Systems and methods of the invention may include any neural network that facilitates machine learning. The system may include a known neural network architecture, such as GoogleNet (Szegedy, et al. Going deeper with convolutions, in CVPR 2015, 2015); AlexNet (Krizhevsky, et al. Imagenet classification with deep convolutional neural networks, in Pereira, et al. Eds., Advances in Neural Information Processing Systems 25, pages 1097-3105, Curran Associates, Inc., 2012); VGG16 (Simonyan & Zisserman, Very deep convolutional networks for large-scale image recognition, CoRR, abs/3409.1556, 2014); or FaceNet (Wang et al., Face Search at Scale: 80 Million Gallery, 2015), each of the aforementioned references are incorporated by reference.
Deep learning neural networks (also known as deep structured learning, hierarchical learning or deep machine learning) include a class of machine learning operations that use a cascade of many layers of nonlinear processing units for feature extraction and transformation.
Each successive layer uses the output from the previous layer as input. The algorithms may be supervised or unsupervised and applications include pattern analysis (unsupervised) and classification (supervised). Certain embodiments are based on unsupervised learning of multiple levels of features or representations of the data. Higher level features are derived from lower level features to form a hierarchical representation. Those features are preferably represented within nodes as feature vectors. Deep learning by the neural network includes learning multiple levels of representations that correspond to different levels of abstraction; the levels form a hierarchy of concepts. In some embodiments, the neural network includes at least 5 and preferably more than ten hidden layers. The many layers between the input and the output allow the system to operate via multiple processing layers.

_DATA ROWS_
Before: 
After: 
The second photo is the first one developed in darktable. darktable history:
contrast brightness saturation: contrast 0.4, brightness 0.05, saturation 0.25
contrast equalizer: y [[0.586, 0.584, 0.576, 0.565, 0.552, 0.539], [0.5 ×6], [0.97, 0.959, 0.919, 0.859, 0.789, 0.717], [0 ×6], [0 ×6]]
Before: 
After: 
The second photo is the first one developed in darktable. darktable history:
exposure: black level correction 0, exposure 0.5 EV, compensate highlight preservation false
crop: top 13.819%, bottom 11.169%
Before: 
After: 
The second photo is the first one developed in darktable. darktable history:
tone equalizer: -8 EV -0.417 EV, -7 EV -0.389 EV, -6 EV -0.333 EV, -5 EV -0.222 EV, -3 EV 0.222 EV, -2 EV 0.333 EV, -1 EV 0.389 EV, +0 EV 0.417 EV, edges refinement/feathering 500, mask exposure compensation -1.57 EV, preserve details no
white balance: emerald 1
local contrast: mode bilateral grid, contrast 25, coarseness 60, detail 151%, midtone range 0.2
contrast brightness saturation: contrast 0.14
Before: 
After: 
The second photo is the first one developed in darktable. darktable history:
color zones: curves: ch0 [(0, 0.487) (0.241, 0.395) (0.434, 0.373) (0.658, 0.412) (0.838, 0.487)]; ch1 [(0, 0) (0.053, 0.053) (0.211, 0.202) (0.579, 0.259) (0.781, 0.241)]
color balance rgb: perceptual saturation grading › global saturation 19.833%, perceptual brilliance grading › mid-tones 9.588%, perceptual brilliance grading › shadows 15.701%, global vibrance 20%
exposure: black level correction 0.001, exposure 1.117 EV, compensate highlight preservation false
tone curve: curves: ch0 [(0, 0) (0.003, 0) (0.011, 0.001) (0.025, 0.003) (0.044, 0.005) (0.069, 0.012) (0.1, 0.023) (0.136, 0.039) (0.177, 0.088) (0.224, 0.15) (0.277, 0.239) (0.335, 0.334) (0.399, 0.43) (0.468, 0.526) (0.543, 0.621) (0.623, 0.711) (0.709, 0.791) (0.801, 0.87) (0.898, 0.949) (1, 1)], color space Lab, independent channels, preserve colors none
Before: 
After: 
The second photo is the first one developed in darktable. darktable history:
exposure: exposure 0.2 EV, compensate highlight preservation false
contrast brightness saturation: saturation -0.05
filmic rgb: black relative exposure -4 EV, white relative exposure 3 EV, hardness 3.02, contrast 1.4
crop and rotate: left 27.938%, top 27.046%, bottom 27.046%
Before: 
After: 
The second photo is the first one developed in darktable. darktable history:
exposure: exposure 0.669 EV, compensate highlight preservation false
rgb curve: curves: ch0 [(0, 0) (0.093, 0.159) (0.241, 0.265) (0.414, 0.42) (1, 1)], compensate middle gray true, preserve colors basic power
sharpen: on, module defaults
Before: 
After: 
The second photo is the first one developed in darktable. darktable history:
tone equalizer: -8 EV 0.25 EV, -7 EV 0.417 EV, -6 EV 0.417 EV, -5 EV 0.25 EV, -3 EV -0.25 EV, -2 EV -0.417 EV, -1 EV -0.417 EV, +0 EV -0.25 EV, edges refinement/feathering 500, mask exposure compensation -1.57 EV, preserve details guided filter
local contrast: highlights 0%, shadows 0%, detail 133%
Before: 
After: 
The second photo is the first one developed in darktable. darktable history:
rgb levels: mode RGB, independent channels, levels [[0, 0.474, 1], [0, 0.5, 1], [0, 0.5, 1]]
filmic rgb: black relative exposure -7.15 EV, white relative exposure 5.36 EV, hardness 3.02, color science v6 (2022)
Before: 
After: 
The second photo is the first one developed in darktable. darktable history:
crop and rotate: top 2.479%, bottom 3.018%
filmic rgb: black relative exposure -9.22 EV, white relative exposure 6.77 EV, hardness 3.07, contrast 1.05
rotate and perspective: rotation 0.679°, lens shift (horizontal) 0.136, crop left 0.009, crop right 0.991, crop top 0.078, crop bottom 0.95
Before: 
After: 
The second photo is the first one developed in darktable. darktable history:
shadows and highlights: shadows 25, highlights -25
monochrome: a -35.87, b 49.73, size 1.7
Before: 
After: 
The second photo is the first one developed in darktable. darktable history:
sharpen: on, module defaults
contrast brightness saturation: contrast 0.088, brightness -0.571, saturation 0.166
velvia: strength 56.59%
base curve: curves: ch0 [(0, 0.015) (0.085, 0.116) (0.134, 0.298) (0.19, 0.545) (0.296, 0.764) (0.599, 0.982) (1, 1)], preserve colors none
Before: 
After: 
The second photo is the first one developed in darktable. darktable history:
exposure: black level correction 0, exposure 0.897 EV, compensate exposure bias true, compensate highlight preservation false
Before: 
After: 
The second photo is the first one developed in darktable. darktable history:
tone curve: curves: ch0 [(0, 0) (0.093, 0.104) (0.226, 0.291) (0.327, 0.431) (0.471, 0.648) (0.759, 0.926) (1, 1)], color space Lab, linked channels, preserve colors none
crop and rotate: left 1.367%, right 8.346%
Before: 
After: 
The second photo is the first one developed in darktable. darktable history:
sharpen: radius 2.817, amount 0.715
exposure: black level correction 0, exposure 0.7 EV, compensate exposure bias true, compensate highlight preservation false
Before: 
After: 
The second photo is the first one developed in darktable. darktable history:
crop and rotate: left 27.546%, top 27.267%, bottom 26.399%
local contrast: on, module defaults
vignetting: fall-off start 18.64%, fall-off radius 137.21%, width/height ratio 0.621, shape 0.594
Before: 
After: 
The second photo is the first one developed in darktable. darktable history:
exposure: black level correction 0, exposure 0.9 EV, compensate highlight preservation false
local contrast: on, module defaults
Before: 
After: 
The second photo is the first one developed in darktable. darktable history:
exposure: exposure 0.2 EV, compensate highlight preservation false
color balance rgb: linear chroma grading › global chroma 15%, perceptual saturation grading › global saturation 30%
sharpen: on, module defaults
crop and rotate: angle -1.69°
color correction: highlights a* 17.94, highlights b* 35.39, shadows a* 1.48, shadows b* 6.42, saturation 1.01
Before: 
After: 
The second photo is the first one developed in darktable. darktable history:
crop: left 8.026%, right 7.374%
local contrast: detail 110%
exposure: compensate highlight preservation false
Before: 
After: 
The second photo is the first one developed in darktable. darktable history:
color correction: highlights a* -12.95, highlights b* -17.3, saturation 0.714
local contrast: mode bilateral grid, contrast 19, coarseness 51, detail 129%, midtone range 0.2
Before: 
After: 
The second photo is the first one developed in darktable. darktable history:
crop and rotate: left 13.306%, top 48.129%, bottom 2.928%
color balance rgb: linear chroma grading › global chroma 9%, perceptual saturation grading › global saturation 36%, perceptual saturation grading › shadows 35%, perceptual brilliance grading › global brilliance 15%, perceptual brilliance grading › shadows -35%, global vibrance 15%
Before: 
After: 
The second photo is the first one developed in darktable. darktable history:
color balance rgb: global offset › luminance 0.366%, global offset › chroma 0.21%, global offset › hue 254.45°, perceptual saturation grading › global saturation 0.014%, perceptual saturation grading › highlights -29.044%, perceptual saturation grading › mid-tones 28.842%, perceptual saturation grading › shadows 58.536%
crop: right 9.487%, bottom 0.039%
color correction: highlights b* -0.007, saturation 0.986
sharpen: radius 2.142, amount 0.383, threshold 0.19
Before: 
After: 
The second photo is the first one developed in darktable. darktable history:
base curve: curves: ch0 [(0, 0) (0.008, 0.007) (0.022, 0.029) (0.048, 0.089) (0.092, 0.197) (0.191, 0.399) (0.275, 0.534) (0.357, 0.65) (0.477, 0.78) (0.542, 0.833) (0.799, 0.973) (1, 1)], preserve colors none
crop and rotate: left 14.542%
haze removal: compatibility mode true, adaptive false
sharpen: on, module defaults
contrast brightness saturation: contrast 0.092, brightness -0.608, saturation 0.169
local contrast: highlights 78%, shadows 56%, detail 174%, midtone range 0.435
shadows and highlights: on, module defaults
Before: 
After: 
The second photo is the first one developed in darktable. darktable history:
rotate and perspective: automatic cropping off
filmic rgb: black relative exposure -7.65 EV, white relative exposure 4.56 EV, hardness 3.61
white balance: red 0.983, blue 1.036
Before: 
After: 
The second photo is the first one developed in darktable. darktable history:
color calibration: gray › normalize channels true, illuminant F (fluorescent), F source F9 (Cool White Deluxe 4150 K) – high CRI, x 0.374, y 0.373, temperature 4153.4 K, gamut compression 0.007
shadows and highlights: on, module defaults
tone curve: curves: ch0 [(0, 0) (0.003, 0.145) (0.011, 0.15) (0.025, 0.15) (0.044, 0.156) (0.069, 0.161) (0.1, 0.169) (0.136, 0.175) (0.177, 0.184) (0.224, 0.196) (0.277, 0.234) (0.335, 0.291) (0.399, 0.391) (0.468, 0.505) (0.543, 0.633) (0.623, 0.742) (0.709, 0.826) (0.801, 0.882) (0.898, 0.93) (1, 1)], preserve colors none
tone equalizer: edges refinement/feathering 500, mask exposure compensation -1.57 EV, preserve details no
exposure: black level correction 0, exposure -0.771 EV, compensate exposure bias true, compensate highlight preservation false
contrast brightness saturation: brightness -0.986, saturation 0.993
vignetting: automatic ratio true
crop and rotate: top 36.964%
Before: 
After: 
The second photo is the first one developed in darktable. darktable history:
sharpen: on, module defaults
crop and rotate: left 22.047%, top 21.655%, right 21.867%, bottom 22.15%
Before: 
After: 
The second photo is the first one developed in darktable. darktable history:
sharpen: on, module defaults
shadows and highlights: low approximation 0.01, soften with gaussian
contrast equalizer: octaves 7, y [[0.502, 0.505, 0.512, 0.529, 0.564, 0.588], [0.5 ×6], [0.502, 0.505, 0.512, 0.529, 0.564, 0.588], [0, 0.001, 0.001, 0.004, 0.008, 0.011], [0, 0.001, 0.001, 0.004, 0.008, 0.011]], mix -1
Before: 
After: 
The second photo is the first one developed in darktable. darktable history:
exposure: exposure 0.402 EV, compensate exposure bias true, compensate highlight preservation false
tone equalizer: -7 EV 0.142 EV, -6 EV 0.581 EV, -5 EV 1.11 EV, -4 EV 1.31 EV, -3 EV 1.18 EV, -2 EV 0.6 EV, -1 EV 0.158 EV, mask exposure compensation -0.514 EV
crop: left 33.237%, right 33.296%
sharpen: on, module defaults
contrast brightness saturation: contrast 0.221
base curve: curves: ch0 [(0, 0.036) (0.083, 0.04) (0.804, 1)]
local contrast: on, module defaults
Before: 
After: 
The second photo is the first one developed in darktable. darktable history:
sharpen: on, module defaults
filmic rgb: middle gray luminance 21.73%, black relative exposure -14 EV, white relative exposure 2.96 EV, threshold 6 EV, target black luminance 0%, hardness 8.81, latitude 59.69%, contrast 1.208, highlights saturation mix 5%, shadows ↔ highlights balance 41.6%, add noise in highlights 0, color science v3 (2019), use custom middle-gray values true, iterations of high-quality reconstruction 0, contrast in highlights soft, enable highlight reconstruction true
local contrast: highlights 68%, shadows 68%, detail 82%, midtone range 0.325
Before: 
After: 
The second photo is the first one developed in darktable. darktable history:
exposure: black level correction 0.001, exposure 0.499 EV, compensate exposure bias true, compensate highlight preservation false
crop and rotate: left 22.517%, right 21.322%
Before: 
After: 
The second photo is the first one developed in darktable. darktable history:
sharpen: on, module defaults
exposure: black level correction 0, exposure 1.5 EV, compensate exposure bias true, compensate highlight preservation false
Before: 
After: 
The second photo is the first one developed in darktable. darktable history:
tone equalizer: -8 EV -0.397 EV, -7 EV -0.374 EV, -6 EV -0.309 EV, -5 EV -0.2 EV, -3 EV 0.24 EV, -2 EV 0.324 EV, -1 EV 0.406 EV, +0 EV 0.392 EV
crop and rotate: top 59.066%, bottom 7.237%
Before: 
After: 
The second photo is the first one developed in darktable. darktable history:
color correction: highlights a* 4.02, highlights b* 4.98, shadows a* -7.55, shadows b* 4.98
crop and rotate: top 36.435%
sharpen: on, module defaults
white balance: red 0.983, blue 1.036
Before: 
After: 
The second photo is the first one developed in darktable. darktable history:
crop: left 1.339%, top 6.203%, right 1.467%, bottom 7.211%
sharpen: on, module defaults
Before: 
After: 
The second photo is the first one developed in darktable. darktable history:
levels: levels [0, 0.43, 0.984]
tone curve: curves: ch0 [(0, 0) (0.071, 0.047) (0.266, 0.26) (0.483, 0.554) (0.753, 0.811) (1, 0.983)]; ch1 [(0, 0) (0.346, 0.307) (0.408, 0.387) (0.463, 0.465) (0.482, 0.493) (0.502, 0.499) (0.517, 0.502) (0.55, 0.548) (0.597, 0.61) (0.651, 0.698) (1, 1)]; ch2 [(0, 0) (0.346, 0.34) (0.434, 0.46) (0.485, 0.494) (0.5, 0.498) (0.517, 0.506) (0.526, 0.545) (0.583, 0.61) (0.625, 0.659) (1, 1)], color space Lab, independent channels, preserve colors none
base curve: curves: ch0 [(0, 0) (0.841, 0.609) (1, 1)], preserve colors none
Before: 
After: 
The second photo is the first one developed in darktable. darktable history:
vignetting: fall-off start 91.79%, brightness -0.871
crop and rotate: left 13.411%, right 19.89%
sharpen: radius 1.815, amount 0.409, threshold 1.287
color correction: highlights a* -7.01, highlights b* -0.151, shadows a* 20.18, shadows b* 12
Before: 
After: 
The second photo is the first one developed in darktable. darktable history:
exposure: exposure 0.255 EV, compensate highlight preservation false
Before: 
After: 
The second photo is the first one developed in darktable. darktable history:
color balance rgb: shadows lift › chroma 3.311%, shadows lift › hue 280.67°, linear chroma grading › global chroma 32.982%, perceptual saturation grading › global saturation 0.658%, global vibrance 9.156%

_YOUR INSTRUCTIONS_
In the passage on deep learning neural networks, write out everything from "Each successive layer" down to "multiple processing layers." again, substituting "attributes" for "features".

_FULL SOLUTION_
Each successive layer uses the output from the previous layer as input. The algorithms may be supervised or unsupervised and applications include pattern analysis (unsupervised) and classification (supervised). Certain embodiments are based on unsupervised learning of multiple levels of attributes or representations of the data. Higher level attributes are derived from lower level attributes to form a hierarchical representation. Those attributes are preferably represented within nodes as feature vectors. Deep learning by the neural network includes learning multiple levels of representations that correspond to different levels of abstraction; the levels form a hierarchy of concepts. In some embodiments, the neural network includes at least 5 and preferably more than ten hidden layers. The many layers between the input and the output allow the system to operate via multiple processing layers.